Bronchitis antibiotics

In chronic bronchitis during an exacerbation, antibiotics are often prescribed. The purpose of a particular drug depends on the type of pathogen.

Bronchitis for several years

Chronic bronchitis is chronic bronchitis, at which morphological reorganizations in a mucous membrane of bronchi are noted. In chronic bronchitis, sputum is excreted for at least 2 years, and within 1 year at least 3 months. This disease is characterized by periods of remission and exacerbations. An exacerbation, as a rule, is quite difficult, forcing the patient to consult a doctor. In the period of remission, the patient is also worried about coughing up sputum, but this does not greatly impair the quality of life of the person.

In the period of exacerbation, besides coughing with copious expectoration, the patient is also worried about weakness, low-grade fever, and sweating. With the progression of the disease symptoms become more pronounced, and lasts longer (almost constantly). Sputum in chronic bronchitis can be purulent, mucous, purulent-mucous, and in some cases, with streaks of blood.

Treatment tactics

Most often chronic bronchitis occurs in adult patients.
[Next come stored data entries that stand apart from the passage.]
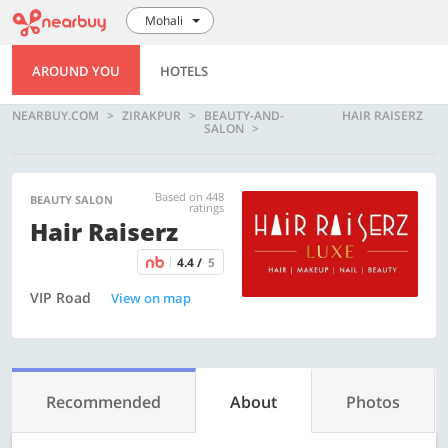
Mohali
AROUND YOU
HOTELS
NEARBUY.COM
ZIRAKPUR
BEAUTY-AND-
HAIR RAISERZ
SALON
Based on 448
BEAUTY SALON
ratings
Hair Raiserz
4.4 /
5
VIP Road
View on map
Recommended
About
Photos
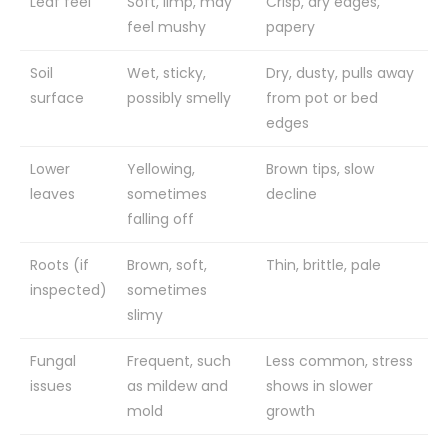
Leaf feel
Soft, limp, may
Crisp, dry edges,
feel mushy
papery
Soil
Wet, sticky,
Dry, dusty, pulls away
surface
possibly smelly
from pot or bed
edges
Lower
Yellowing,
Brown tips, slow
leaves
sometimes
decline
falling off
Roots (if
Brown, soft,
Thin, brittle, pale
inspected)
sometimes
slimy
Fungal
Frequent, such
Less common, stress
issues
as mildew and
shows in slower
mold
growth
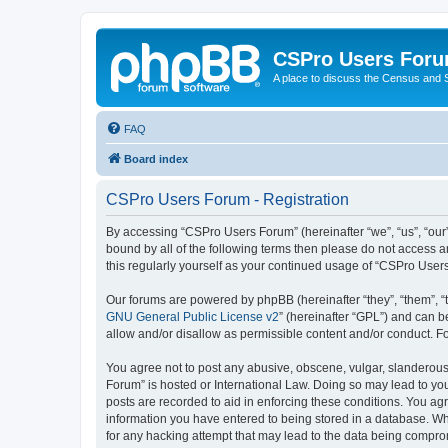
CSPro Users For
A place to discuss the Census and
FAQ
Board index
CSPro Users Forum - Registration
By accessing “CSPro Users Forum” (hereinafter “we”, “us”, “our”
bound by all of the following terms then please do not access 
this regularly yourself as your continued usage of “CSPro Use
Our forums are powered by phpBB (hereinafter “they”, “them”, “
GNU General Public License v2
” (hereinafter “GPL”) and can
allow and/or disallow as permissible content and/or conduct. F
You agree not to post any abusive, obscene, vulgar, slanderous,
Forum” is hosted or International Law. Doing so may lead to you
posts are recorded to aid in enforcing these conditions. You ag
information you have entered to being stored in a database. Whi
for any hacking attempt that may lead to the data being compr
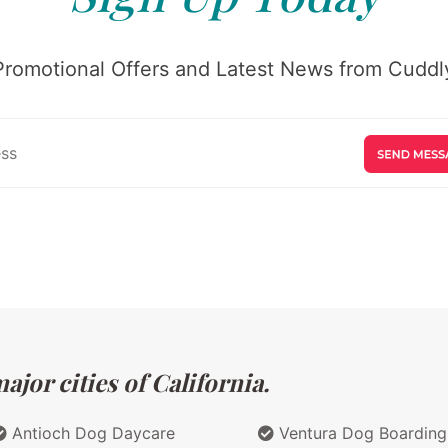
Promotional Offers and Latest News from Cuddly
jor cities of California.
Antioch Dog Daycare
Ventura Dog Boarding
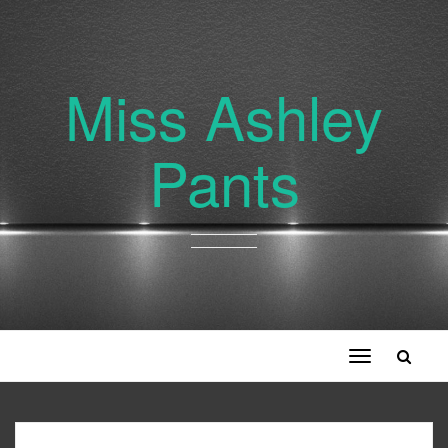
Miss Ashley
Pants
Toggle
navigation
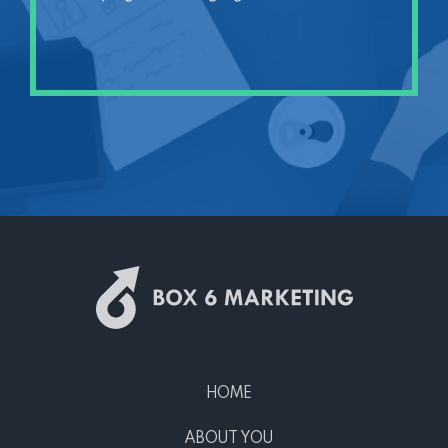
HOME
ABOUT YOU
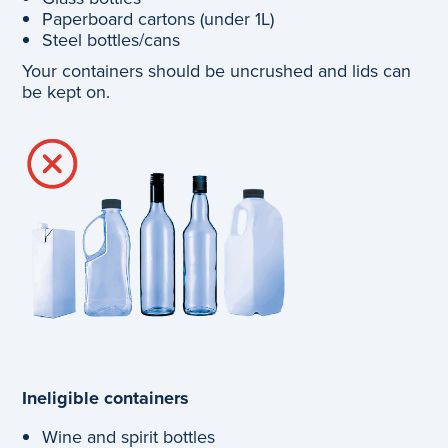
Paperboard cartons (under 1L)
Steel bottles/cans
Your containers should be uncrushed and lids can
be kept on.
Ineligible containers
Wine and spirit bottles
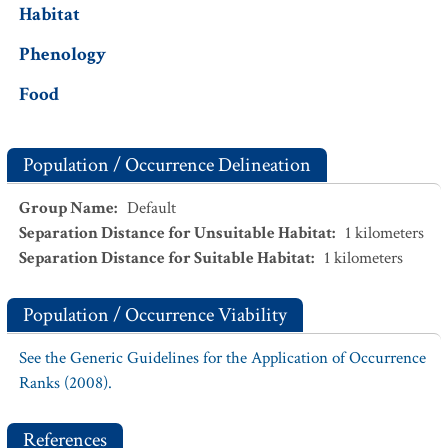
Habitat
Phenology
Food
Population / Occurrence Delineation
Group Name
:
Default
Separation Distance for Unsuitable Habitat
:
1
kilometers
Separation Distance for Suitable Habitat
:
1
kilometers
Population / Occurrence Viability
See the Generic Guidelines for the Application of Occurrence
Ranks (2008).
References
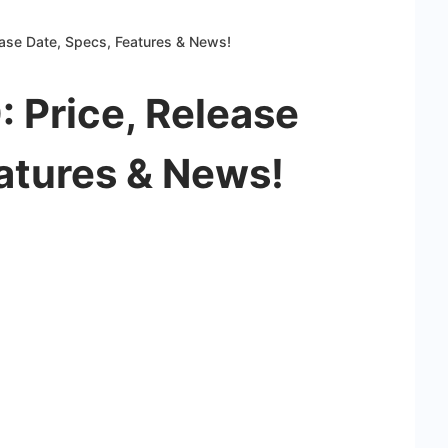
ease Date, Specs, Features & News!
 Price, Release
atures & News!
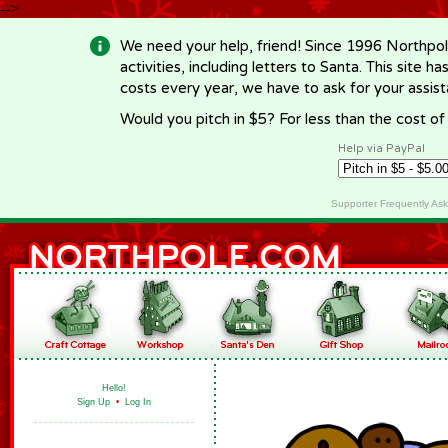
-->
We need your help, friend! Since 1996 Northpol
activities, including letters to Santa. This site
costs every year, we have to ask for your assi
Would you pitch in $5? For less than the cost o
Help via PayPal
Supporter Frequently As
Hello!
Sign Up
•
Log In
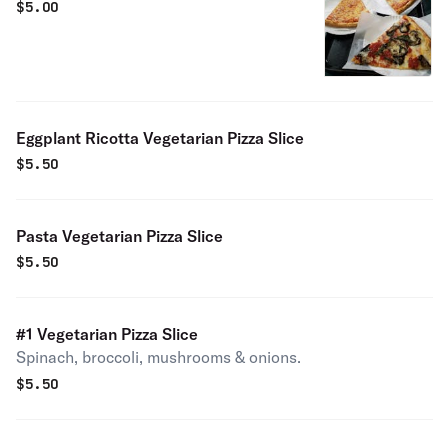
$
5.00
Eggplant Ricotta Vegetarian Pizza Slice
$
5.50
Pasta Vegetarian Pizza Slice
$
5.50
#1 Vegetarian Pizza Slice
Spinach, broccoli, mushrooms & onions.
$
5.50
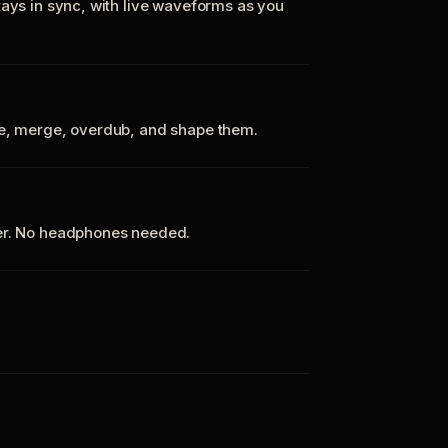
tays in sync, with live waveforms as you
te, merge, overdub, and shape them.
ker. No headphones needed.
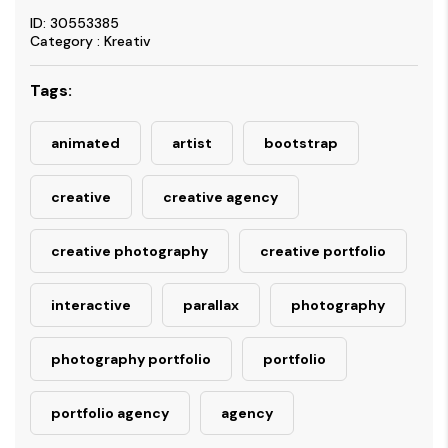
ID: 30553385
Category : Kreativ
Tags:
animated
artist
bootstrap
creative
creative agency
creative photography
creative portfolio
interactive
parallax
photography
photography portfolio
portfolio
portfolio agency
agency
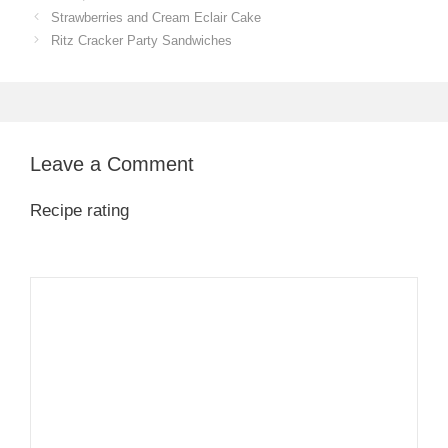
Strawberries and Cream Eclair Cake
Ritz Cracker Party Sandwiches
Leave a Comment
Recipe rating
1
Comment
2
3
4
5
Star
Stars
Stars
Stars
Stars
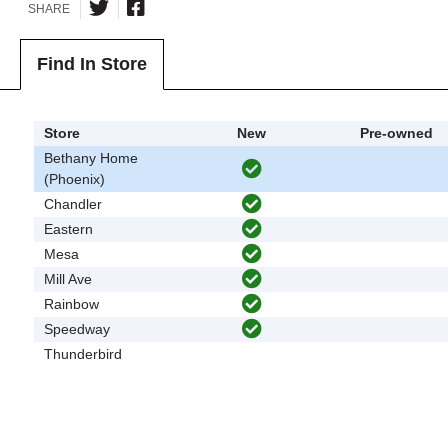
SHARE
Find In Store
Store
New
Pre-owned
Bethany Home
(Phoenix)
Chandler
Eastern
Mesa
Mill Ave
Rainbow
Speedway
Thunderbird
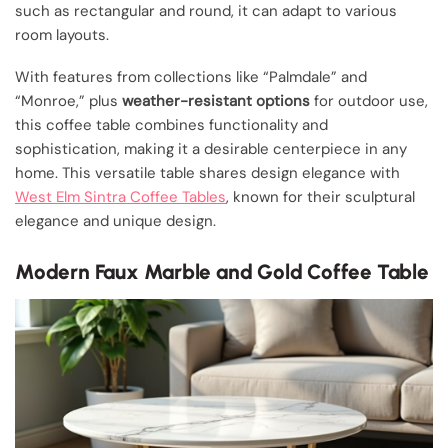
such as rectangular and round, it can adapt to various
room layouts.
With features from collections like “Palmdale” and
“Monroe,” plus
weather-resistant options
for outdoor use,
this coffee table combines functionality and
sophistication, making it a desirable centerpiece in any
home. This versatile table shares design elegance with
West Elm Sintra Coffee Tables
, known for their sculptural
elegance and unique design.
Modern Faux Marble and Gold Coffee Table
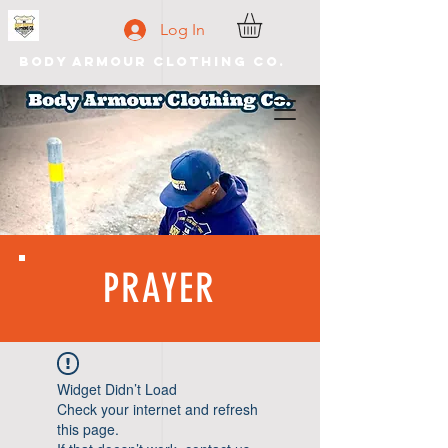
Log In
Body Armour Clothing Co.
PRAYER
Widget Didn’t Load
Check your internet and refresh
this page.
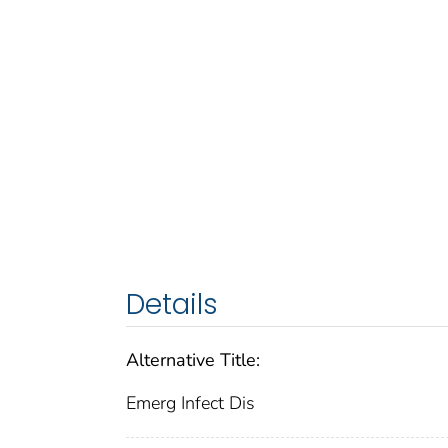
Details
Alternative Title:
Emerg Infect Dis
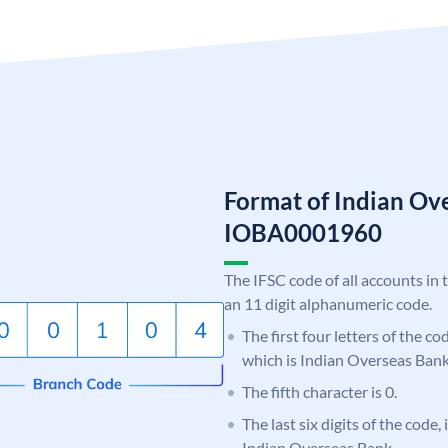
Format of Indian Ov
IOBA0001960
The IFSC code of all accounts in 
an 11 digit alphanumeric code.
The first four letters of the c
which is Indian Overseas Bank
The fifth character is 0.
The last six digits of the code,
Indian Overseas Bank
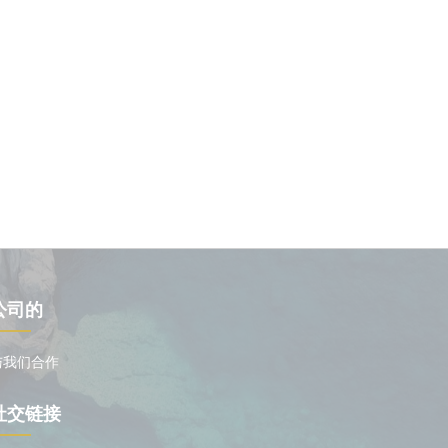
公司的
与我们合作
社交链接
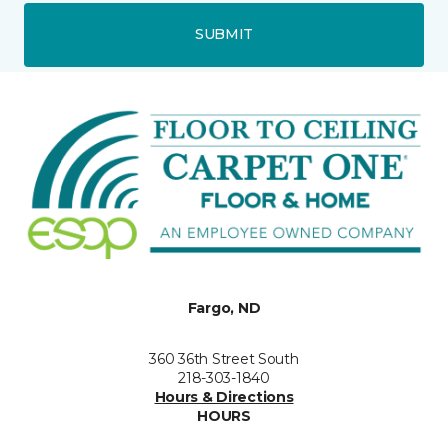
SUBMIT
Fargo, ND
360 36th Street South
218-303-1840
Hours & Directions
HOURS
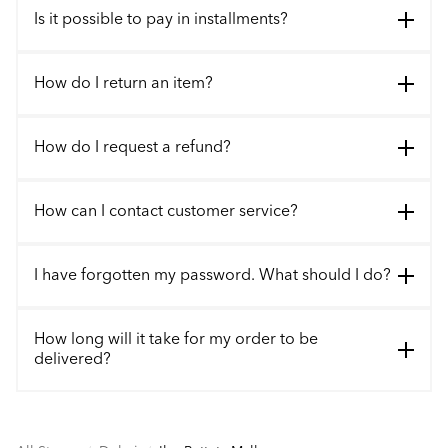
Is it possible to pay in installments?
How do I return an item?
How do I request a refund?
How can I contact customer service?
I have forgotten my password. What should I do?
How long will it take for my order to be
delivered?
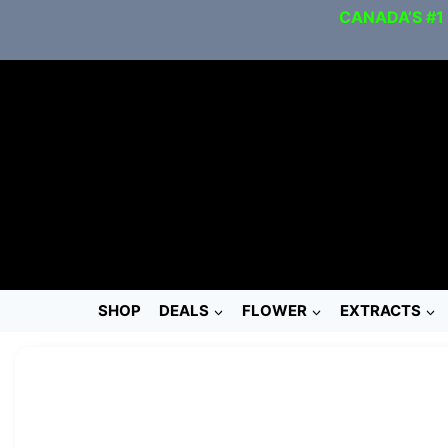
CANADA’S #1
SHOP
DEALS
FLOWER
EXTRACTS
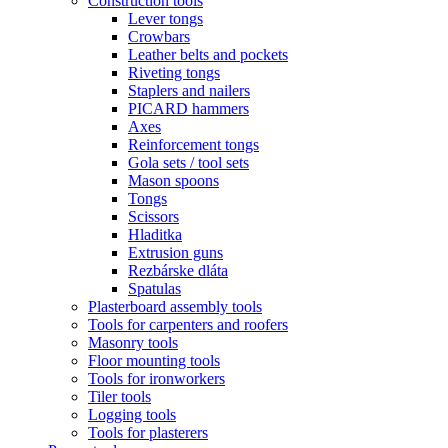
Construction tools
Lever tongs
Crowbars
Leather belts and pockets
Riveting tongs
Staplers and nailers
PICARD hammers
Axes
Reinforcement tongs
Gola sets / tool sets
Mason spoons
Tongs
Scissors
Hladitka
Extrusion guns
Rezbárske dláta
Spatulas
Plasterboard assembly tools
Tools for carpenters and roofers
Masonry tools
Floor mounting tools
Tools for ironworkers
Tiler tools
Logging tools
Tools for plasterers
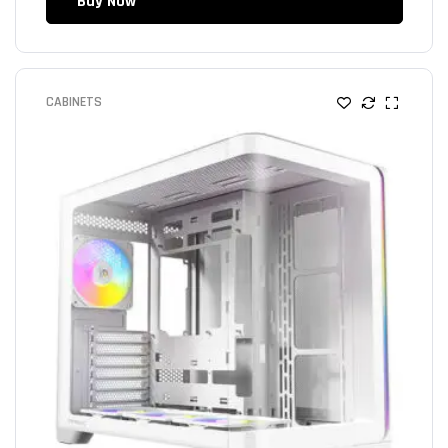
Buy Now
CABINETS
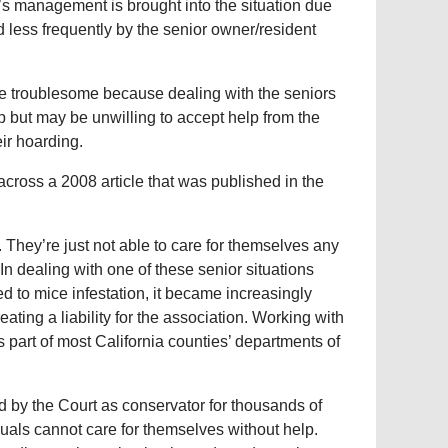
n’s management is brought into the situation due
 less frequently by the senior owner/resident
re troublesome because dealing with the seniors
 but may be unwilling to accept help from the
eir hoarding.
cross a 2008 article that was published in the
 They’re just not able to care for themselves any
In dealing with one of these senior situations
d to mice infestation, it became increasingly
eating a liability for the association. Working with
 part of most California counties’ departments of
 by the Court as conservator for thousands of
uals cannot care for themselves without help.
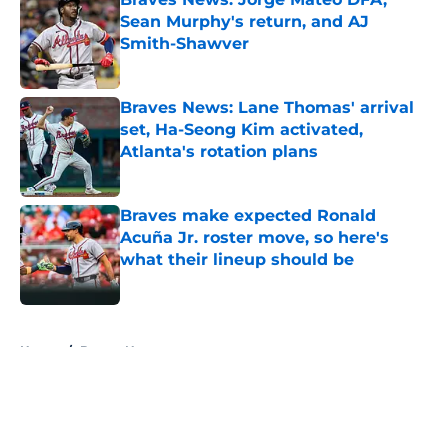
Sean Murphy's return, and AJ
Smith-Shawver
Published by on Invalid Date
Braves News: Lane Thomas' arrival
set, Ha-Seong Kim activated,
Atlanta's rotation plans
Published by on Invalid Date
Braves make expected Ronald
Acuña Jr. roster move, so here's
what their lineup should be
Published by on Invalid Date
5 related articles loaded
Home
/
Braves News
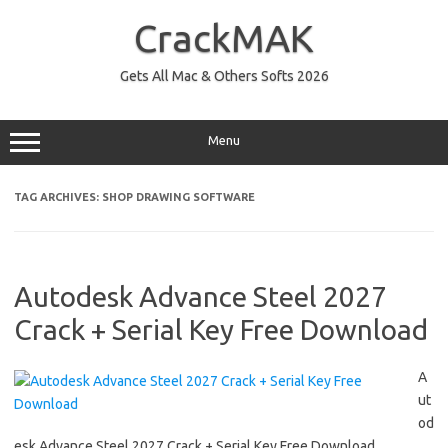
Skip
to
CrackMAK
content
Gets All Mac & Others Softs 2026
Menu
TAG ARCHIVES:
SHOP DRAWING SOFTWARE
Autodesk Advance Steel 2027
Crack + Serial Key Free Download
A
ut
od
esk Advance Steel 2027 Crack + Serial Key Free Download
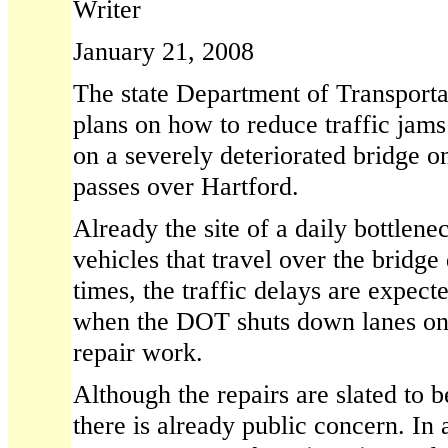
Writer
January 21, 2008
The state Department of Transportat
plans on how to reduce traffic jams
on a severely deteriorated bridge on
passes over Hartford.
Already the site of a daily bottlen
vehicles that travel over the bridge
times, the traffic delays are expec
when the DOT shuts down lanes on 
repair work.
Although the repairs are slated to 
there is already public concern. In 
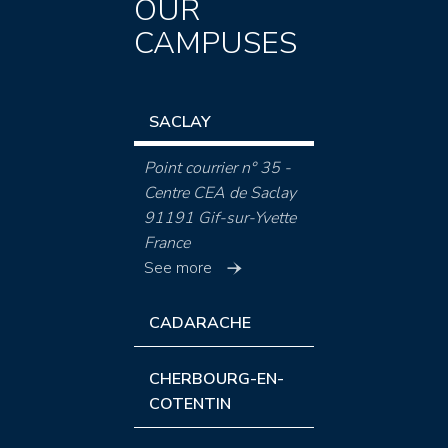
OUR
CAMPUSES
SACLAY
Point courrier n° 35 -
Centre CEA de Saclay
91191 Gif-sur-Yvette
France
See more
CADARACHE
CHERBOURG-EN-
COTENTIN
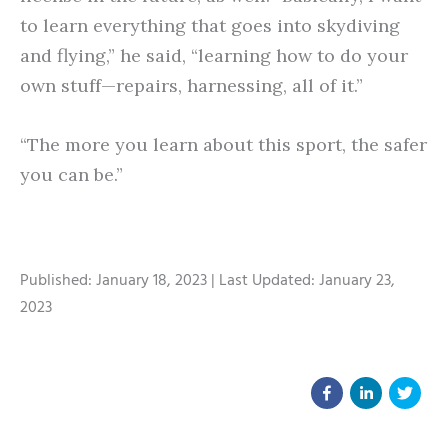
to learn everything that goes into skydiving
and flying,” he said, “learning how to do your
own stuff—repairs, harnessing, all of it.”
“The more you learn about this sport, the safer
you can be.”
Published: January 18, 2023 | Last Updated: January 23,
2023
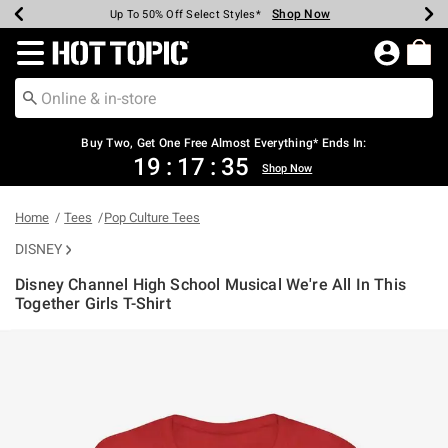
Shop Now
Shop Now
Shop Now
Shop Now
Shop Now
Shop Now
Earn Hot Cash Every $40 Spent*
Up To 50% Off Select Styles*
Up To 40% Off Backpacks*
Up To 60% Off Clearance*
Free Shipping Over $75*
Free Pickup In-Store*
Redirect to Hot Topic Home Page
Buy Two, Get One Free Almost Everything* Ends In:
19
:
17
:
35
Shop Now
Home
Tees
Pop Culture Tees
DISNEY
Disney Channel High School Musical We're All In This
Together Girls T-Shirt
5 out of 5 Customer Rating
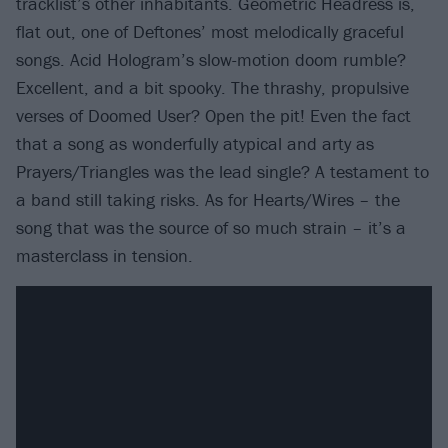
tracklist’s other inhabitants. Geometric Headress is,
flat out, one of Deftones’ most melodically graceful
songs. Acid Hologram’s slow-motion doom rumble?
Excellent, and a bit spooky. The thrashy, propulsive
verses of Doomed User? Open the pit! Even the fact
that a song as wonderfully atypical and arty as
Prayers/Triangles was the lead single? A testament to
a band still taking risks. As for Hearts/Wires – the
song that was the source of so much strain – it’s a
masterclass in tension.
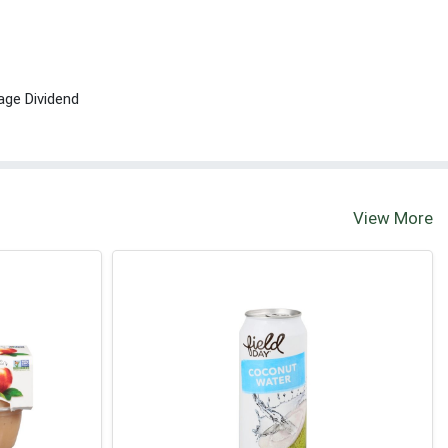
age Dividend
View More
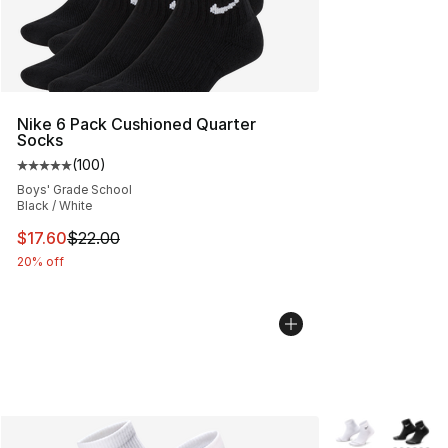
Nike 6 Pack Cushioned Quarter
Socks
(
100
)
Average customer rating - [5 out of 5 stars], 100 revie
Boys' Grade School
Black / White
This item is on sale. Price dropped from $22.00 to $17.
$17.60
$22.00
20% off
More Colors Avai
Children and young people are more likely to have protracted bronchitis or acute bronchitis with frequent relapses.

First thing at treatment of chronic bronchitis Smoking should be stopped if the patient has this habit. Doctors noted that a one-step stop smoking is more effective than a gradual rejection of the habit. It is worth noting that the cessation of smoking has a positive effect on the condition of the lungs, even in the latter stages of the disease.

Special bronchodilator drugs are prescribed – cholinergic and adrenoreceptor stimulants. Also for the sputum the patient takes expectorant drugs.

Bronchitis antibiotics

Antibiotic use

To use or not to use antibiotics during the treatment of bronchitis is a rather complicated question, and requires careful diagnosis and a weighted approach of a specialist. For a start, it is worthwhile to immediately understand that acute bronchitis is overwhelmingly caused by viruses, so taking antibiotics will not have any therapeutic effect. And the uncontrolled use of antibacterial agents (many of them are sold without a prescription) will only worsen your health. So self-treatment with antibiotics often leads to disruption of the intestinal microflora, which is the cause of the development of dysbiosis. Against this background, the immune defense is reduced, and allergic reactions develop. In addition, there is a high probability of “nurturing” the pathogenic flora when bacteria become resistant to the action of the drug.

In chronic bronchitis, antibiotics and combination antibacterial drugs are prescribed during exacerbations of purulent bronchitis. As a rule, antibiotic therapy is carried out in a course of 7-10 days. In the case of a long period of exacerbation, the course continues up to 14 days.

Determination of the desired drug

Before prescribing antibiotics to the patient, it is advisable to determine the sensitivity of microflora to them. For example, the pathogen H. influenza is resistant to the action of beta-lactam antibiotics and erythromycin. In recent years, it became known that the strain Str. pneumonia also began to show resistance to beta-lactam antibiotics, in particular to penicillin, as well as tetracycline.

In some cases, chronic bronchitis is exacerbated by the presence of chlamydia, mycoplasma and legionella. Here macrolide antibiotics will be effective.

Azimed (azithromycin) – a representative of a new group of macrolide antibiotics – azalides. It has a wide spectrum of action, slows the growth and multiplication of bacteria, and at high concentrations can have a bactericidal effect. Azimed penetrates well into the respiratory tract, organs and tissues of the urogenital tract, the skin and soft tissues, because it is prescribed to treat various bacterial infections: pharyngitis and tonsillitis, sinusitis and otitis media, bronchitis and community-acquired pneumonia, erythema migrans, erysipelas, impetigo, urethritis and cervicitis.

For gram-positive coccal flora, azithromycin is effective, as well as cephalosporin antibiotics. When a gram-negative coccal flora is detected, aminoglycoside as well as the latest generation cephalosporin antibiotics are prescribed.

Also can be effective and antibiotics with a wide spectrum of action, for example, macrolides, tetracyclines and others.

However, remember that you do not need to choose an antibiotic yourself. As already mentioned, this leads to undesirable consequences. Only a doctor after a thorough examination prescribes a comprehensive treatment.